Last week marked the two-year anniversary of the passage of the Affordable Care Act (ACA).  With heightened focus on the ACA continuing this week, especially on the individual mandate, it’s important to take a step back and understand the strides that have already been made, particularly in chronic disease prevention since passage of the ACA.

 

According to HHS, 54 million Americans with private insurance saw improvements made to their preventive benefits last year, and more than 32 million Medicare beneficiaries accessed a free preventive service last year, including the new Annual Wellness Visit.

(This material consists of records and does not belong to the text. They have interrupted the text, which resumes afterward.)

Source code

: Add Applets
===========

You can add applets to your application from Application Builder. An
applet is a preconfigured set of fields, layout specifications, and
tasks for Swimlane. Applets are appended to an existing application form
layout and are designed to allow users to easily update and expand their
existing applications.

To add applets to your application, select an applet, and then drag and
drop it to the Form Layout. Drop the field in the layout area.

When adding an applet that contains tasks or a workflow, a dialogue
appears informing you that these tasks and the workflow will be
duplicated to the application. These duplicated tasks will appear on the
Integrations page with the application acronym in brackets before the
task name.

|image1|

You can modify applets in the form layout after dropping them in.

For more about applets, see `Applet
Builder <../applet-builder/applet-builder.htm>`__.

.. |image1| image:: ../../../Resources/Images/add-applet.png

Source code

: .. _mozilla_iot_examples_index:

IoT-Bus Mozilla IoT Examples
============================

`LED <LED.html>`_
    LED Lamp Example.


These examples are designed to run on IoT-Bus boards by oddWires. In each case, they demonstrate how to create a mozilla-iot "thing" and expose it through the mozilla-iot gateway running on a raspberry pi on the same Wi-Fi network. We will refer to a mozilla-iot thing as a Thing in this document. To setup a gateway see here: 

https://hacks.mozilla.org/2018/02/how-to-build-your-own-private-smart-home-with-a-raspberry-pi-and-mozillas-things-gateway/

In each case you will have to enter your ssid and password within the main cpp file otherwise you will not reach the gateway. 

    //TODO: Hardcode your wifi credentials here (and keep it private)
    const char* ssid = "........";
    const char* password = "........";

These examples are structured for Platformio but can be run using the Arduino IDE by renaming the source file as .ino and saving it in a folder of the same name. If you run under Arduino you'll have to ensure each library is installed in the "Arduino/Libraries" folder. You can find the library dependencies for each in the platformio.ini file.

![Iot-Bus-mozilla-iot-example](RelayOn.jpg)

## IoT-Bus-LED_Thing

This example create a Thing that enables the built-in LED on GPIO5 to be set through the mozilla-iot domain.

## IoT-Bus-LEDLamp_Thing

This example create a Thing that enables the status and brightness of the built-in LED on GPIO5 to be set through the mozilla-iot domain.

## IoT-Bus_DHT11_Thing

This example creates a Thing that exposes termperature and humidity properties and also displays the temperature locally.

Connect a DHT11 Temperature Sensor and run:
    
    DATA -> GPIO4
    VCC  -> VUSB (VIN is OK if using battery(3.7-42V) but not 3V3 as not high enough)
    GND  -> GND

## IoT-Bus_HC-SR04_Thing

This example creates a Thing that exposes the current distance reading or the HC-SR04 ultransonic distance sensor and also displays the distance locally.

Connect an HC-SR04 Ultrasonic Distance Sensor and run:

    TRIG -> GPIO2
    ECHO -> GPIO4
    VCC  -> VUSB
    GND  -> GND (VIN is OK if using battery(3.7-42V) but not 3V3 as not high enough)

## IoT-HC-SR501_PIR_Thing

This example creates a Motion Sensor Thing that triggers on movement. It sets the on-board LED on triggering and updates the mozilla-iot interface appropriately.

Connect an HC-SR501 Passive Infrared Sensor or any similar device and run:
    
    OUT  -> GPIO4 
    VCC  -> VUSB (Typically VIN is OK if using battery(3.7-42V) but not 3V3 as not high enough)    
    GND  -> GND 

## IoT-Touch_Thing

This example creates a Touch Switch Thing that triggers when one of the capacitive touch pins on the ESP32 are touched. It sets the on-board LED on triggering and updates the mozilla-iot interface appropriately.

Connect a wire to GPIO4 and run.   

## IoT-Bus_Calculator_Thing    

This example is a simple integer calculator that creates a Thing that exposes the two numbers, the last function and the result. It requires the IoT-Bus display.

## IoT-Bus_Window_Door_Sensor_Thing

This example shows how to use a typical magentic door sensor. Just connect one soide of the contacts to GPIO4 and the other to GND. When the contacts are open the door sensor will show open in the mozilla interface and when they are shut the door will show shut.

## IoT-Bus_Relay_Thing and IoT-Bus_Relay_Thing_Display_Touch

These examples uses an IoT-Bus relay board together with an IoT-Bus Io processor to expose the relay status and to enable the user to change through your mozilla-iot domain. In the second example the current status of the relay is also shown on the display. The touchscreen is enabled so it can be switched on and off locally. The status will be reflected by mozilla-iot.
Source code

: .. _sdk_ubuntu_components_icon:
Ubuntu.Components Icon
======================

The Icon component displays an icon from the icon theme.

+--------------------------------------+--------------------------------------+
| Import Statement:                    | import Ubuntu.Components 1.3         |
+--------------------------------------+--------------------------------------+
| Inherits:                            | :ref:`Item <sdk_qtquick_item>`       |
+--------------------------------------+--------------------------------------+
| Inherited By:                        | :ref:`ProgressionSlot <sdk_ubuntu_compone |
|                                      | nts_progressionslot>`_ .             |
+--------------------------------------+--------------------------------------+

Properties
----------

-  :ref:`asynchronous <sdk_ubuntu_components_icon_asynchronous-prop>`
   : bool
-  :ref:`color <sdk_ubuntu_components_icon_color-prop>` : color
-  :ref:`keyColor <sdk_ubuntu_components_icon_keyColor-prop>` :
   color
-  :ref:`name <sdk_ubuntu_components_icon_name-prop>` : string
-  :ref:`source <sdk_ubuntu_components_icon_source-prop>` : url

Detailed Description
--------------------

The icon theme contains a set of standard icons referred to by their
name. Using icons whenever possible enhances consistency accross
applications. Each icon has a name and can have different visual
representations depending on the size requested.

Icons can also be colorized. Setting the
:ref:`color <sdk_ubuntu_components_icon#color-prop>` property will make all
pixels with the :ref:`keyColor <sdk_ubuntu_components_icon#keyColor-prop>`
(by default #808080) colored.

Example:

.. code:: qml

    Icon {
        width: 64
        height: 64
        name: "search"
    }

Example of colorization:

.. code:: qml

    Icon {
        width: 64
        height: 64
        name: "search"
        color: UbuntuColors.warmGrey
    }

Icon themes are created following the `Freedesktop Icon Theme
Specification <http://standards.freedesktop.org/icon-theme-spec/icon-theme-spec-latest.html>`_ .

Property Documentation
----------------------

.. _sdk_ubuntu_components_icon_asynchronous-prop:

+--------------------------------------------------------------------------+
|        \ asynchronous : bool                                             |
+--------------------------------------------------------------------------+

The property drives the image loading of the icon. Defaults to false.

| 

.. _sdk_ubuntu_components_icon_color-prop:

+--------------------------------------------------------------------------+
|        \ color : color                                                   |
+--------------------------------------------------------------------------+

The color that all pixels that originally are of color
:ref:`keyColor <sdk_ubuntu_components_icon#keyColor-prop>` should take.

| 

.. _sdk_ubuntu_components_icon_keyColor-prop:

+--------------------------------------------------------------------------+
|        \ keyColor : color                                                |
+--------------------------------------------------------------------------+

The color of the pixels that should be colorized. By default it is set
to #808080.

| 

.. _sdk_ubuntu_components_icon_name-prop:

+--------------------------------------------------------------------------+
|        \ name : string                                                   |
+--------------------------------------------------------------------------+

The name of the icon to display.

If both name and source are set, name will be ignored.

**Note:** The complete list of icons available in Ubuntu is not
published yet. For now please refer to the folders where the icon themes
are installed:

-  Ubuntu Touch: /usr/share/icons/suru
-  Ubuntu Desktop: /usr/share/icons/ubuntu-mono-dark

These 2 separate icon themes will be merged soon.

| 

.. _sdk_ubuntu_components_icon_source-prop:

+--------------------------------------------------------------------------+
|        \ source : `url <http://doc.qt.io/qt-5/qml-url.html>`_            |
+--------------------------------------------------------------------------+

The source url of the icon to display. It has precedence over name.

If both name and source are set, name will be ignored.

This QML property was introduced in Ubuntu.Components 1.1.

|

Additionally, the Prevention and Public Health Fund was established as part of the ACA. Last month, though, $5 billion in cuts were made to the fund to pay for the temporary SGR fix. While the Prevention Fund stands for our national commitment to promote wellness in America, the Fund’s ability to trim health care costs by improving health will be marginalized by these cuts.

While policymakers increasingly recognize the debilitating and costly impact of chronic disease on the health care system, we are not doing enough to address the economic and physical threats chronic disease pose.  The burden of chronic diseases on our nation’s health care system continues to increase – it’s now responsible for 84 percent of health care spending, and one in two Americans currently battle one or more chronic conditions. This level of growth is unsustainable and now, more than ever, makes the case for a collective effort to understand, invest in and promote mechanisms and evidence-based programs that will reduce the prevalence of preventable chronic diseases and improve health outcomes.  Only by addressing chronic disease can we sustainably lower health care spending.